Não embandeirar em arco: as potencialidades do Benfica
(Postal para o És a Nossa Fé)
É sempre bom ganhar o dérbi da Segunda Circular, melhor ainda quando na Luz. E no jogo de ontem ainda foi mais saboroso: após longos meses de desvalorização do plantel do Sporting - por ser "mais curto" (ou "menos profundo", como agora também se diz) - relativamente ao dos rivais; após a repetição - na própria semana passada a seguir à escandaleira do Jamor - da "narrativa" benfiquista de que o título de 21 foi perdido devido ao Covid, apesar dos cento e tal milhões que o clube havia gasto e de ter um treinador que prometera "jogar três vezes mais" do que o técnico anterior (actualmente bem comandando o Wolverhampton no mais difícil campeonato do mundo) fizera; e, num plano mais técnico, após a polémica do último defeso - em que tantos de nós também entrámos - com a opção de deixar sair o excelente mas caro João Mário dada a consciência de que havia no plantel suficientes opções jovens e mais baratas, sublinhando uma política financeira e desportiva virtuosa. Sob estas condições ir à Luz jogar sem Palhinha, dito por todos "insubstituível", e sem Coates, afectado pelo tal Covid da "narrativa" de Rui Costa & Jorge Jesus, e ver jogar Matheus Nunes e Ugarte e toda a defesa, esta sem dois centrais titulares (ainda para mais depois daquele descalabro do Ajax sem Coates), mostra bem a justeza do rumo na constituição do plantel. E a excelência do trabalho da equipa técnica, venha ou não a conquistar títulos neste 21/22.

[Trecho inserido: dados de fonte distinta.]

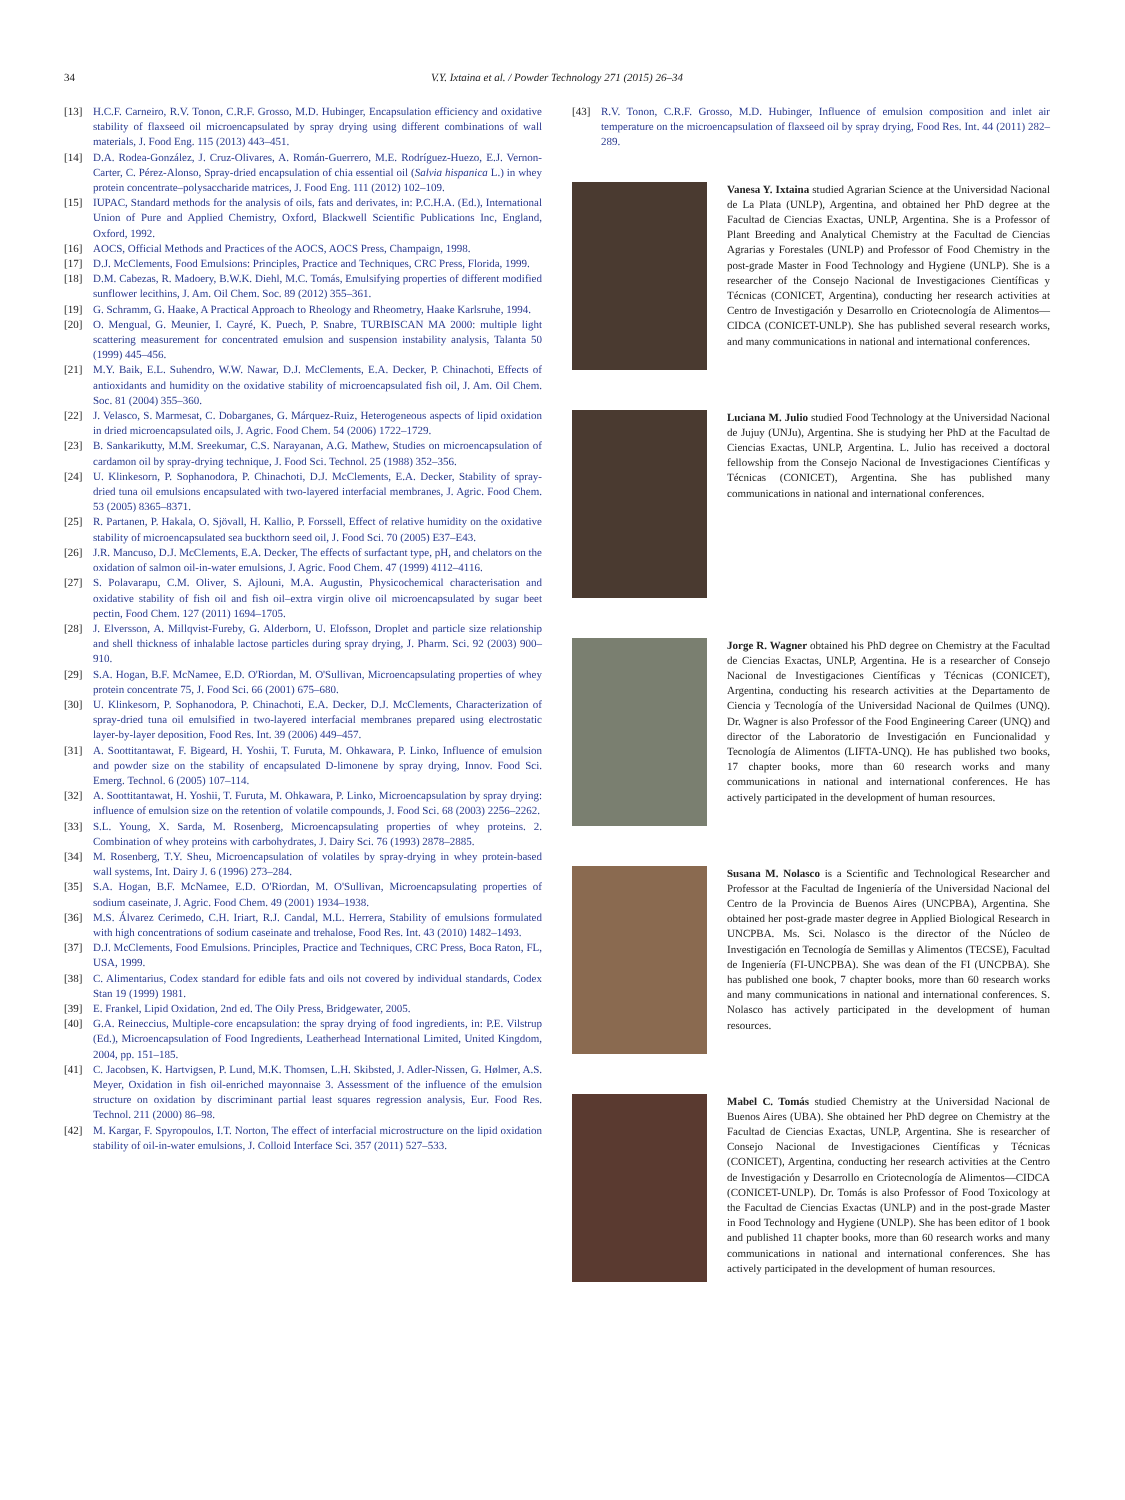34 V.Y. Ixtaina et al. / Powder Technology 271 (2015) 26–34
[13] H.C.F. Carneiro, R.V. Tonon, C.R.F. Grosso, M.D. Hubinger, Encapsulation efficiency and oxidative stability of flaxseed oil microencapsulated by spray drying using different combinations of wall materials, J. Food Eng. 115 (2013) 443–451.
[14] D.A. Rodea-González, J. Cruz-Olivares, A. Román-Guerrero, M.E. Rodríguez-Huezo, E.J. Vernon-Carter, C. Pérez-Alonso, Spray-dried encapsulation of chia essential oil (Salvia hispanica L.) in whey protein concentrate–polysaccharide matrices, J. Food Eng. 111 (2012) 102–109.
[15] IUPAC, Standard methods for the analysis of oils, fats and derivates, in: P.C.H.A. (Ed.), International Union of Pure and Applied Chemistry, Oxford, Blackwell Scientific Publications Inc, England, Oxford, 1992.
[16] AOCS, Official Methods and Practices of the AOCS, AOCS Press, Champaign, 1998.
[17] D.J. McClements, Food Emulsions: Principles, Practice and Techniques, CRC Press, Florida, 1999.
[18] D.M. Cabezas, R. Madoery, B.W.K. Diehl, M.C. Tomás, Emulsifying properties of different modified sunflower lecithins, J. Am. Oil Chem. Soc. 89 (2012) 355–361.
[19] G. Schramm, G. Haake, A Practical Approach to Rheology and Rheometry, Haake Karlsruhe, 1994.
[20] O. Mengual, G. Meunier, I. Cayré, K. Puech, P. Snabre, TURBISCAN MA 2000: multiple light scattering measurement for concentrated emulsion and suspension instability analysis, Talanta 50 (1999) 445–456.
[21] M.Y. Baik, E.L. Suhendro, W.W. Nawar, D.J. McClements, E.A. Decker, P. Chinachoti, Effects of antioxidants and humidity on the oxidative stability of microencapsulated fish oil, J. Am. Oil Chem. Soc. 81 (2004) 355–360.
[22] J. Velasco, S. Marmesat, C. Dobarganes, G. Márquez-Ruiz, Heterogeneous aspects of lipid oxidation in dried microencapsulated oils, J. Agric. Food Chem. 54 (2006) 1722–1729.
[23] B. Sankarikutty, M.M. Sreekumar, C.S. Narayanan, A.G. Mathew, Studies on microencapsulation of cardamon oil by spray-drying technique, J. Food Sci. Technol. 25 (1988) 352–356.
[24] U. Klinkesorn, P. Sophanodora, P. Chinachoti, D.J. McClements, E.A. Decker, Stability of spray-dried tuna oil emulsions encapsulated with two-layered interfacial membranes, J. Agric. Food Chem. 53 (2005) 8365–8371.
[25] R. Partanen, P. Hakala, O. Sjövall, H. Kallio, P. Forssell, Effect of relative humidity on the oxidative stability of microencapsulated sea buckthorn seed oil, J. Food Sci. 70 (2005) E37–E43.
[26] J.R. Mancuso, D.J. McClements, E.A. Decker, The effects of surfactant type, pH, and chelators on the oxidation of salmon oil-in-water emulsions, J. Agric. Food Chem. 47 (1999) 4112–4116.
[27] S. Polavarapu, C.M. Oliver, S. Ajlouni, M.A. Augustin, Physicochemical characterisation and oxidative stability of fish oil and fish oil–extra virgin olive oil microencapsulated by sugar beet pectin, Food Chem. 127 (2011) 1694–1705.
[28] J. Elversson, A. Millqvist-Fureby, G. Alderborn, U. Elofsson, Droplet and particle size relationship and shell thickness of inhalable lactose particles during spray drying, J. Pharm. Sci. 92 (2003) 900–910.
[29] S.A. Hogan, B.F. McNamee, E.D. O'Riordan, M. O'Sullivan, Microencapsulating properties of whey protein concentrate 75, J. Food Sci. 66 (2001) 675–680.
[30] U. Klinkesorn, P. Sophanodora, P. Chinachoti, E.A. Decker, D.J. McClements, Characterization of spray-dried tuna oil emulsified in two-layered interfacial membranes prepared using electrostatic layer-by-layer deposition, Food Res. Int. 39 (2006) 449–457.
[31] A. Soottitantawat, F. Bigeard, H. Yoshii, T. Furuta, M. Ohkawara, P. Linko, Influence of emulsion and powder size on the stability of encapsulated D-limonene by spray drying, Innov. Food Sci. Emerg. Technol. 6 (2005) 107–114.
[32] A. Soottitantawat, H. Yoshii, T. Furuta, M. Ohkawara, P. Linko, Microencapsulation by spray drying: influence of emulsion size on the retention of volatile compounds, J. Food Sci. 68 (2003) 2256–2262.
[33] S.L. Young, X. Sarda, M. Rosenberg, Microencapsulating properties of whey proteins. 2. Combination of whey proteins with carbohydrates, J. Dairy Sci. 76 (1993) 2878–2885.
[34] M. Rosenberg, T.Y. Sheu, Microencapsulation of volatiles by spray-drying in whey protein-based wall systems, Int. Dairy J. 6 (1996) 273–284.
[35] S.A. Hogan, B.F. McNamee, E.D. O'Riordan, M. O'Sullivan, Microencapsulating properties of sodium caseinate, J. Agric. Food Chem. 49 (2001) 1934–1938.
[36] M.S. Álvarez Cerimedo, C.H. Iriart, R.J. Candal, M.L. Herrera, Stability of emulsions formulated with high concentrations of sodium caseinate and trehalose, Food Res. Int. 43 (2010) 1482–1493.
[37] D.J. McClements, Food Emulsions. Principles, Practice and Techniques, CRC Press, Boca Raton, FL, USA, 1999.
[38] C. Alimentarius, Codex standard for edible fats and oils not covered by individual standards, Codex Stan 19 (1999) 1981.
[39] E. Frankel, Lipid Oxidation, 2nd ed. The Oily Press, Bridgewater, 2005.
[40] G.A. Reineccius, Multiple-core encapsulation: the spray drying of food ingredients, in: P.E. Vilstrup (Ed.), Microencapsulation of Food Ingredients, Leatherhead International Limited, United Kingdom, 2004, pp. 151–185.
[41] C. Jacobsen, K. Hartvigsen, P. Lund, M.K. Thomsen, L.H. Skibsted, J. Adler-Nissen, G. Hølmer, A.S. Meyer, Oxidation in fish oil-enriched mayonnaise 3. Assessment of the influence of the emulsion structure on oxidation by discriminant partial least squares regression analysis, Eur. Food Res. Technol. 211 (2000) 86–98.
[42] M. Kargar, F. Spyropoulos, I.T. Norton, The effect of interfacial microstructure on the lipid oxidation stability of oil-in-water emulsions, J. Colloid Interface Sci. 357 (2011) 527–533.
[43] R.V. Tonon, C.R.F. Grosso, M.D. Hubinger, Influence of emulsion composition and inlet air temperature on the microencapsulation of flaxseed oil by spray drying, Food Res. Int. 44 (2011) 282–289.
Vanesa Y. Ixtaina studied Agrarian Science at the Universidad Nacional de La Plata (UNLP), Argentina, and obtained her PhD degree at the Facultad de Ciencias Exactas, UNLP, Argentina. She is a Professor of Plant Breeding and Analytical Chemistry at the Facultad de Ciencias Agrarias y Forestales (UNLP) and Professor of Food Chemistry in the post-grade Master in Food Technology and Hygiene (UNLP). She is a researcher of the Consejo Nacional de Investigaciones Científicas y Técnicas (CONICET, Argentina), conducting her research activities at Centro de Investigación y Desarrollo en Criotecnología de Alimentos—CIDCA (CONICET-UNLP). She has published several research works, and many communications in national and international conferences.
Luciana M. Julio studied Food Technology at the Universidad Nacional de Jujuy (UNJu), Argentina. She is studying her PhD at the Facultad de Ciencias Exactas, UNLP, Argentina. L. Julio has received a doctoral fellowship from the Consejo Nacional de Investigaciones Científicas y Técnicas (CONICET), Argentina. She has published many communications in national and international conferences.
Jorge R. Wagner obtained his PhD degree on Chemistry at the Facultad de Ciencias Exactas, UNLP, Argentina. He is a researcher of Consejo Nacional de Investigaciones Científicas y Técnicas (CONICET), Argentina, conducting his research activities at the Departamento de Ciencia y Tecnología of the Universidad Nacional de Quilmes (UNQ). Dr. Wagner is also Professor of the Food Engineering Career (UNQ) and director of the Laboratorio de Investigación en Funcionalidad y Tecnología de Alimentos (LIFTA-UNQ). He has published two books, 17 chapter books, more than 60 research works and many communications in national and international conferences. He has actively participated in the development of human resources.
Susana M. Nolasco is a Scientific and Technological Researcher and Professor at the Facultad de Ingeniería of the Universidad Nacional del Centro de la Provincia de Buenos Aires (UNCPBA), Argentina. She obtained her post-grade master degree in Applied Biological Research in UNCPBA. Ms. Sci. Nolasco is the director of the Núcleo de Investigación en Tecnología de Semillas y Alimentos (TECSE), Facultad de Ingeniería (FI-UNCPBA). She was dean of the FI (UNCPBA). She has published one book, 7 chapter books, more than 60 research works and many communications in national and international conferences. S. Nolasco has actively participated in the development of human resources.
Mabel C. Tomás studied Chemistry at the Universidad Nacional de Buenos Aires (UBA). She obtained her PhD degree on Chemistry at the Facultad de Ciencias Exactas, UNLP, Argentina. She is researcher of Consejo Nacional de Investigaciones Científicas y Técnicas (CONICET), Argentina, conducting her research activities at the Centro de Investigación y Desarrollo en Criotecnología de Alimentos—CIDCA (CONICET-UNLP). Dr. Tomás is also Professor of Food Toxicology at the Facultad de Ciencias Exactas (UNLP) and in the post-grade Master in Food Technology and Hygiene (UNLP). She has been editor of 1 book and published 11 chapter books, more than 60 research works and many communications in national and international conferences. She has actively participated in the development of human resources.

E em relação a esta jornada há um outro ponto interno ao Sporting que quero realçar. Pois é uma vitória sempre saborosa, e mais significante pelo contexto que descrevo, para além de fazer recuar o velho rival (que já teve 4 pontos de vantagem sobre os actuais comandantes ex aequo e vai agora 4 pontos atrás, o que lhe fará mossa). E porque foi indiscutível, sem "casos", e mostrando uma superioridade que não foi apenas do dia, "conjuntural" - nos dérbis tantas vezes a equipa que está pior vem ao de cima para ganhar. Mas sim uma vitória que denota uma superioridade "estrutural", a vigência actual de um melhor rumo do que o do velho rival. E neste contexto, "sem espinhas", da vitória na Luz - e é esse o factor interno que muito quero realçar -, não se vê o presidente Varandas assomar, em bicos dos pés, em declarações públicas, mais ou menos abrasivas, a querer "mostrar-se para a fotografia". Forma virtuosa de presidir, em particular nas boas horas, deixar o palco para artistas e seus maestros e mestres. Tal como também não se vêem outros membros da direcção. Nem o director do futebol Hugo Viana. Nem "bocas" abrasivas de directores de comunicação do clube, tais como é habitual (e foi-o no clube) naqueles que confundem essa função necessária às grandes empresas com o exercício do trauliterismo mais rústico. Em suma, no rescaldo do jogo de ontem nota-se que não é só no futebol sénior que a atitude é a correcta, mas a sua superestrutura directiva está a marchar e pensar bem.
Mas com tudo isto de positivo é preciso não embandeirar em arco e manter a humildade atenta. Pois apesar da derrota o Benfica mostrou que tem grandes potencialidades para cruzar esta época com sucesso. Já o havia demonstrado, em particular em alguns jogos na Liga dos Campeões. Mas ontem ainda mais, afirmou-se como um clube preparado para enfrentar este futebol do Covidoceno, com as suas características especiais. Será, apesar da derrota, talvez mesmo o clube com mais potencialidades para tal, com maiores energias para soluções originais e criativas: pois estou crente que estas "máscaras brancas" mostradas a Jorge Jesus são uma solução inovadora a nível mundial, e para sempre simbolizarão esta era covidocénica no desporto-rei, no maior espectáculo mundial. E temos que estar atentos, um clube que tem no seu seio estas energias inovadoras, estas soluções criativas, poderá sempre surpreender-nos. E talvez isso demonstre que até possa encontrar outras formas de criatividade.